If we accept social distancing to be part of our lives for the foreseeable future then building out infrastructure to support that would be naturally smart. Protected bike lanes for example where riders can use them for necessary trips to the grocery or drugstore is smart. As is closing certain streets to cars so pedestrians have more space to walk as opposed to cramped sidewalks. Roughly 50 academicians penned an open letter to the UK government encouraging local officials to promote walking and biking. And yet another argument was posed that does hold water – if we don’t want our hospitals overwhelmed then cutting down on life-threatening car accidents would be smart.
Many cities have already started, Bogota, Colombia being one.
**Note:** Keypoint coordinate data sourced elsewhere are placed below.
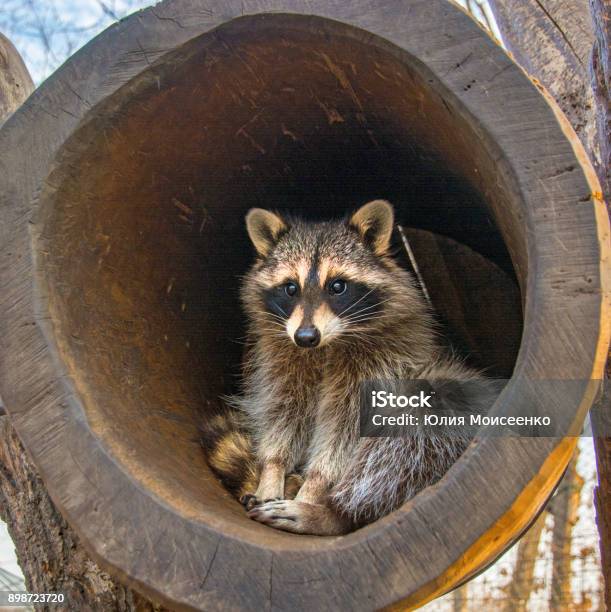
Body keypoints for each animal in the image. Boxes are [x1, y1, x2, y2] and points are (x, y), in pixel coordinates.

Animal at [203, 202, 500, 536]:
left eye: (337, 286)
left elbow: (345, 433)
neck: (325, 347)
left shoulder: (381, 364)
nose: (306, 336)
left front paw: (313, 491)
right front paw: (272, 470)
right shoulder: (281, 359)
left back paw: (331, 514)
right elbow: (282, 413)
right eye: (290, 288)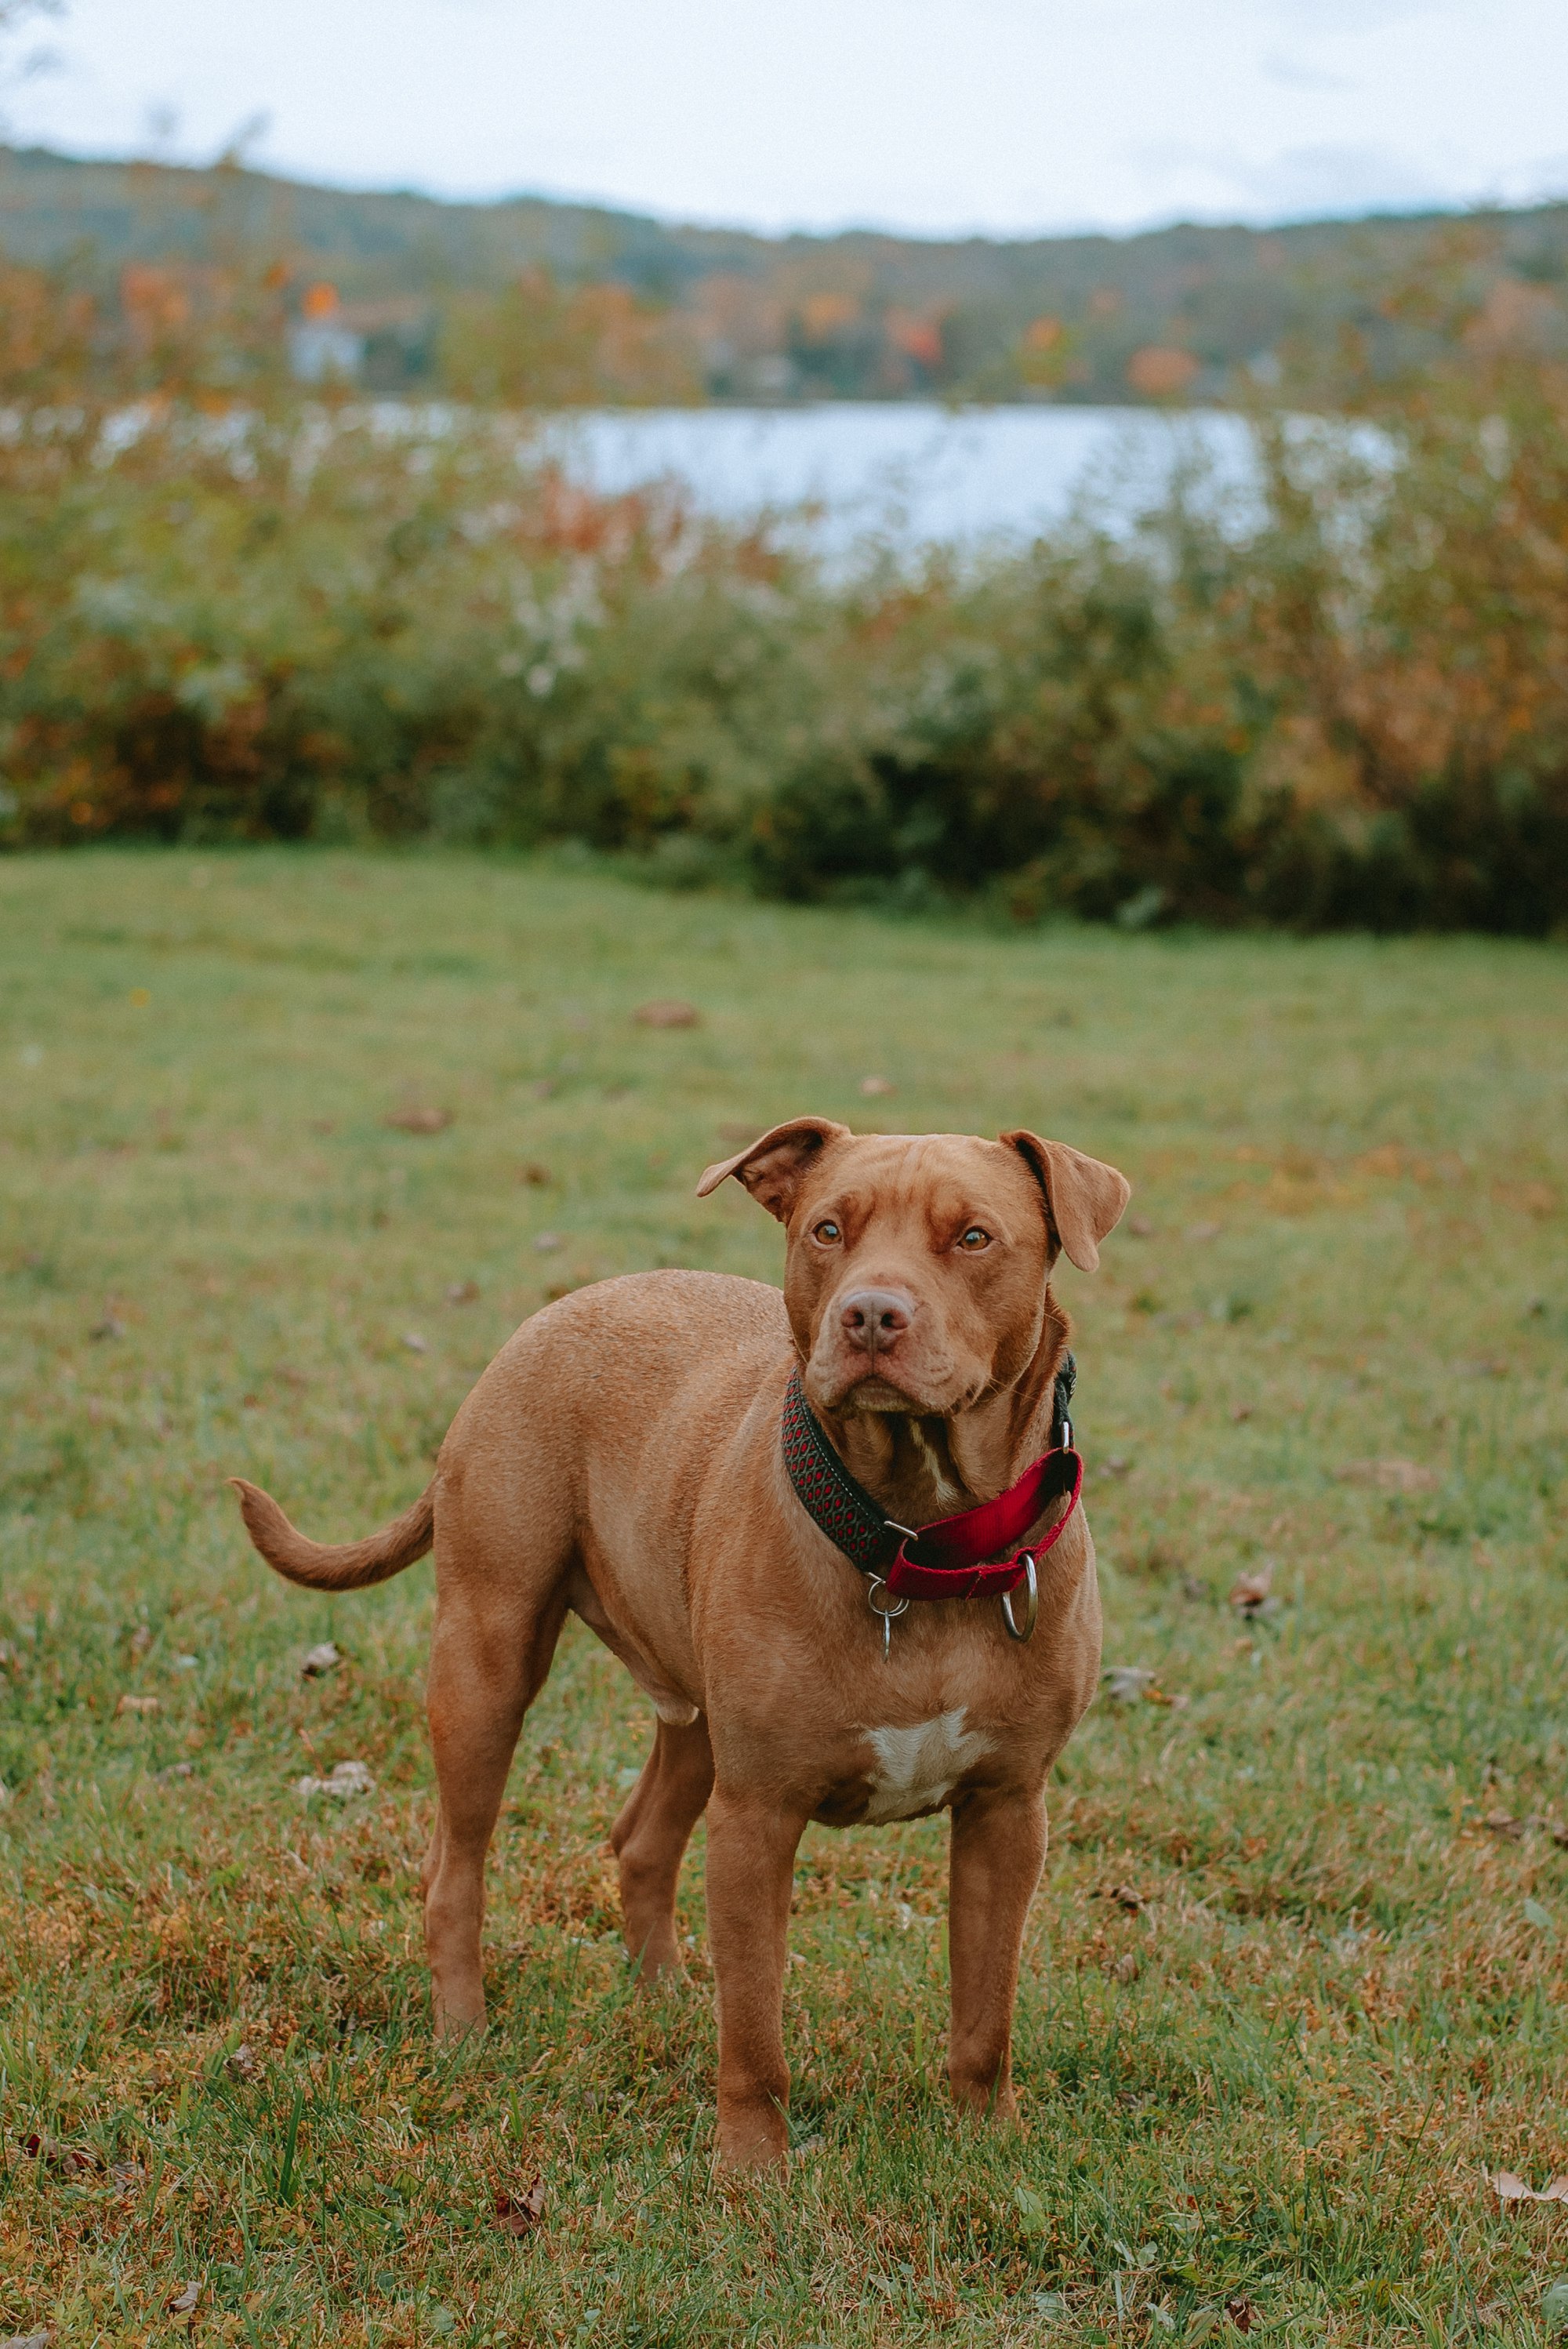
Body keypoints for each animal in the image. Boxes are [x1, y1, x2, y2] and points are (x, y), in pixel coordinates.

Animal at [232, 1118, 1127, 2161]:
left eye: (974, 1237)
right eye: (828, 1229)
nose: (869, 1316)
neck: (914, 1542)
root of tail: (557, 1308)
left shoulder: (1005, 1812)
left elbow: (984, 2007)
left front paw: (985, 2140)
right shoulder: (756, 1816)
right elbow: (756, 2029)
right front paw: (752, 2169)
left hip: (693, 1713)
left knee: (640, 1839)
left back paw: (660, 1998)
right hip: (487, 1660)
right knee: (456, 1867)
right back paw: (462, 2029)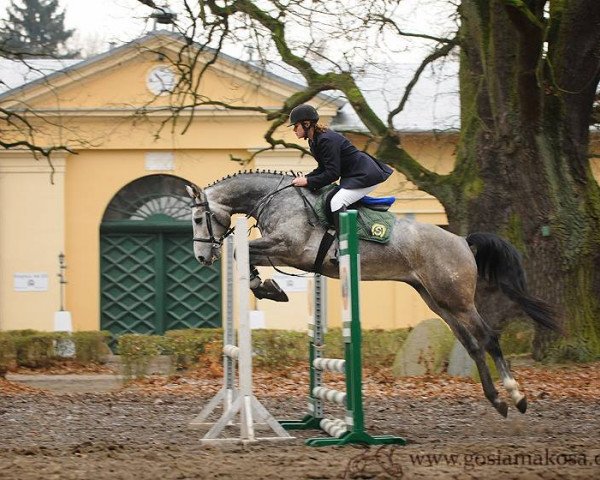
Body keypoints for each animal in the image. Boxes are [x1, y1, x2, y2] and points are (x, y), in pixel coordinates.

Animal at [186, 172, 556, 416]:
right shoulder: (282, 251)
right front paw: (267, 288)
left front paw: (268, 288)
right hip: (437, 301)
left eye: (197, 219)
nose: (202, 258)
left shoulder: (289, 249)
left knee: (489, 338)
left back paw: (517, 397)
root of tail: (464, 241)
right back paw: (497, 401)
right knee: (473, 345)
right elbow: (244, 256)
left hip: (457, 300)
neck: (277, 199)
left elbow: (242, 252)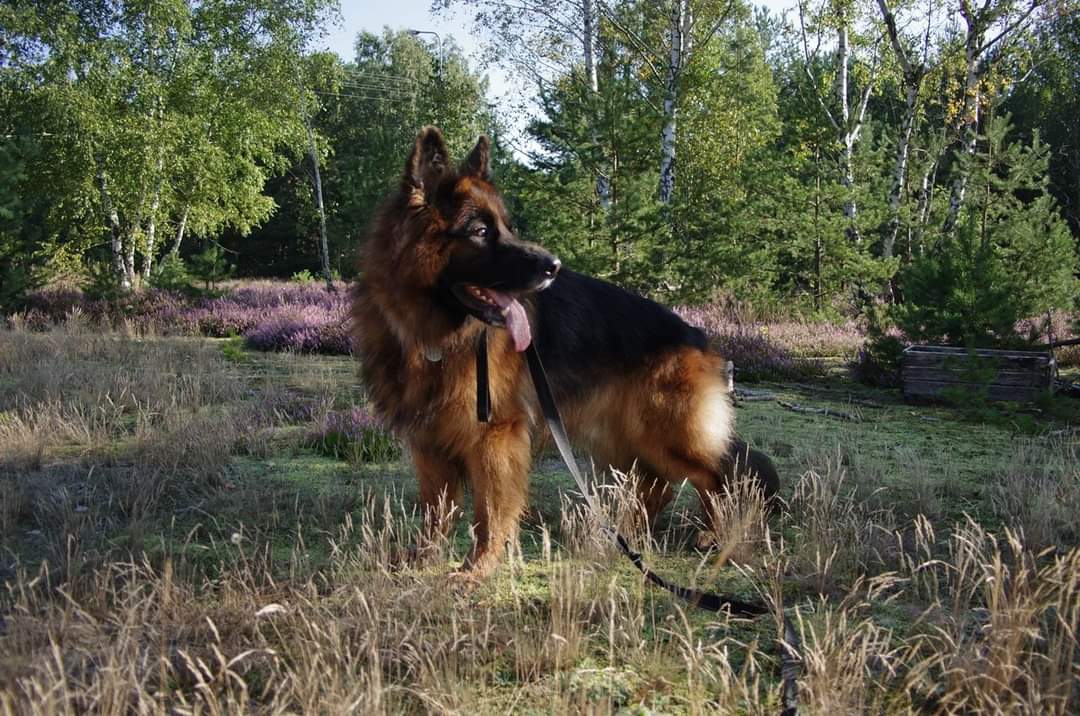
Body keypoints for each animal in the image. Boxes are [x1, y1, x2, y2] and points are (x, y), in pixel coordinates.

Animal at [351, 127, 778, 575]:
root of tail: (697, 335)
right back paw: (627, 537)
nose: (553, 266)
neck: (435, 336)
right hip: (621, 438)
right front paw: (422, 558)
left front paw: (476, 569)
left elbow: (489, 512)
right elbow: (436, 511)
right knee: (657, 485)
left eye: (507, 227)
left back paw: (713, 536)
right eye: (480, 231)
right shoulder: (429, 443)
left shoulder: (494, 437)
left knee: (716, 476)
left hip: (664, 435)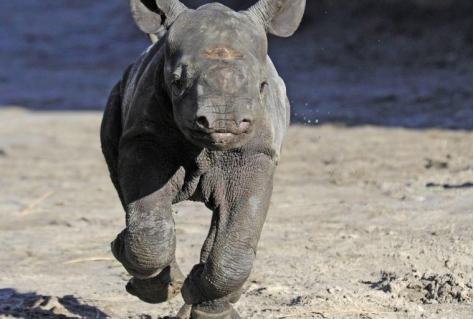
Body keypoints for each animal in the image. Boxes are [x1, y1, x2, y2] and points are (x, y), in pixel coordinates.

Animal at [101, 0, 304, 318]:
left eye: (262, 85)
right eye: (176, 81)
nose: (223, 122)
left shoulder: (256, 153)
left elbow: (237, 236)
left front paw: (204, 299)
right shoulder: (144, 139)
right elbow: (148, 228)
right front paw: (123, 249)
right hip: (119, 94)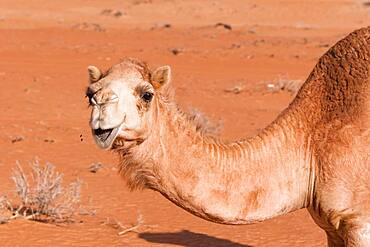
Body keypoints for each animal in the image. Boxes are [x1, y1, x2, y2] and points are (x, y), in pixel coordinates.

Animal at [85, 26, 370, 246]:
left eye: (147, 94)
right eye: (89, 94)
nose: (101, 107)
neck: (311, 139)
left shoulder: (359, 223)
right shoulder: (331, 229)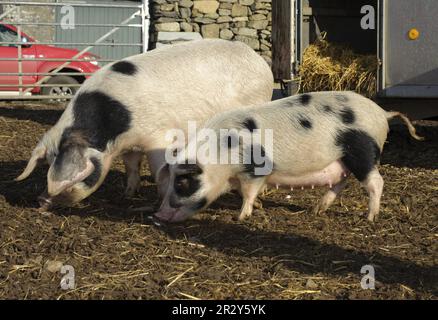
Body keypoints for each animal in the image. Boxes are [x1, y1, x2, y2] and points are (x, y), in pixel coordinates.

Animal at [16, 38, 274, 209]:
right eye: (48, 162)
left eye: (77, 176)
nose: (40, 200)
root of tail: (259, 60)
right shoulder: (130, 146)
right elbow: (131, 167)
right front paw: (128, 195)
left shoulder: (158, 138)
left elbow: (159, 170)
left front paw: (159, 199)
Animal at [155, 90, 424, 222]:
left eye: (182, 182)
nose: (157, 215)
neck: (221, 155)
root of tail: (382, 113)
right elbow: (243, 191)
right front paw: (258, 206)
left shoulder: (255, 168)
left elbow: (248, 192)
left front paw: (240, 217)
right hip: (341, 159)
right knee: (341, 182)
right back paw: (318, 210)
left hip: (362, 152)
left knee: (376, 182)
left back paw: (369, 218)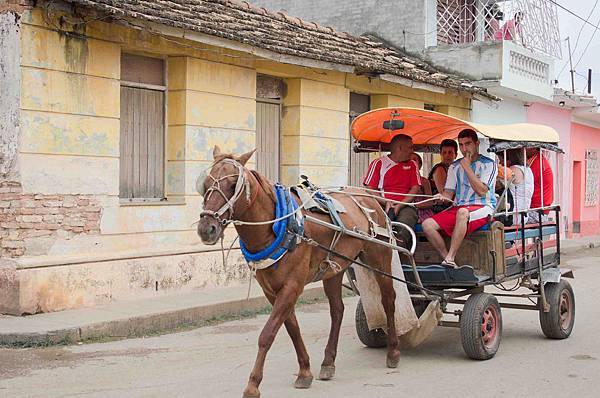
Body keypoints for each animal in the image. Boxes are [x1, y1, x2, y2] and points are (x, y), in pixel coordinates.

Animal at [197, 146, 400, 398]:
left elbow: (267, 334)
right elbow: (291, 328)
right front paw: (305, 371)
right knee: (337, 310)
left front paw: (253, 385)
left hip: (379, 258)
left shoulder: (292, 286)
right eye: (205, 183)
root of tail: (368, 197)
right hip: (333, 269)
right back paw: (328, 362)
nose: (206, 229)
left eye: (234, 184)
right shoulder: (272, 290)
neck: (277, 226)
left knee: (388, 300)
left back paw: (393, 352)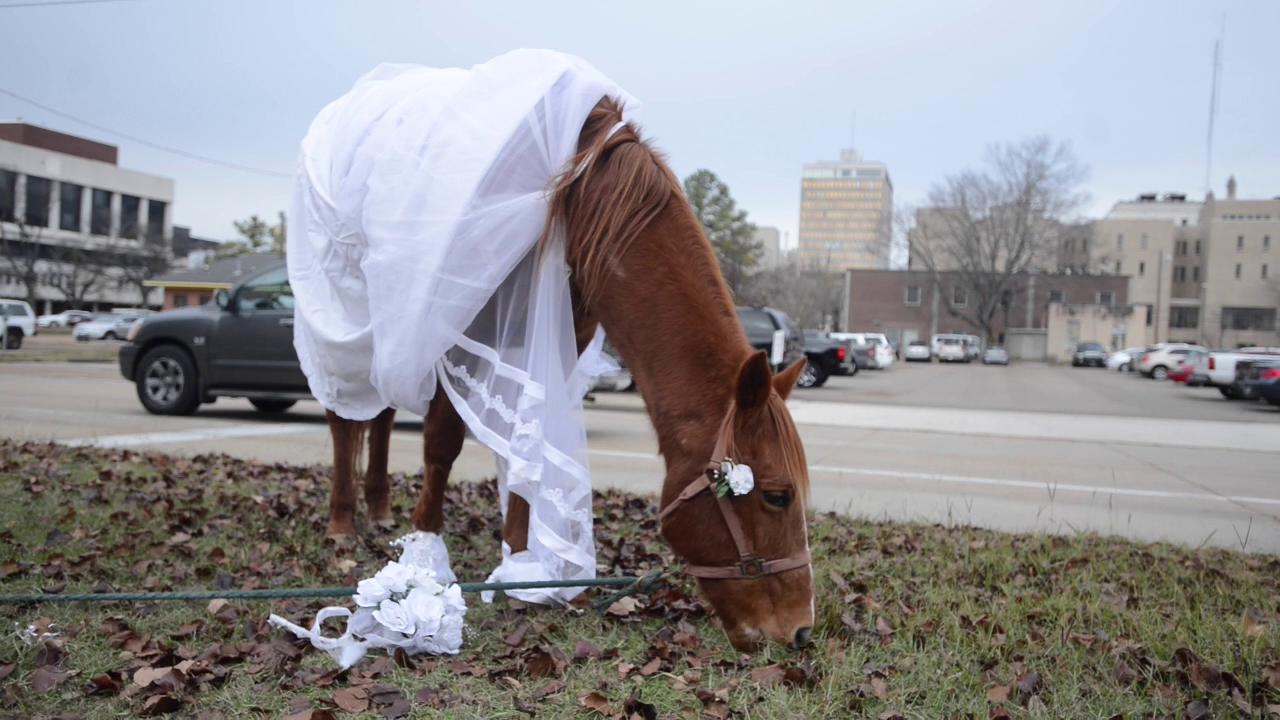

The Andean hotspot built out 47 miles of bike lanes to reduce crowding and help prevent the coronavirus spread. New York has witnessed an explosion in cycling as people rush to avoid public transportation. The idea is to install bike lanes on 2nd Avenue (between 34th and 42nd streets). Mexico City meanwhile has seen interest in biking skyrocket fourfold over the first quarter this year.
Now, we know streets are less busy these days because of coronavirus. If we were staunch “anti-car environmentalists” (and forget about the merits of non-polluting vehicles), then yes, this is a fine time to push that agenda. In fact, one could say it is a once in a lifetime chance, easy. But bike lanes cannot simply replace the value of cars to our societies. A common ground is needed and the auto sector needs to play a role in these discussions. Look for more faces to emerge from leading manufacturers. It would be hard to imagine them sitting idly for a conversation as pertinent as this one.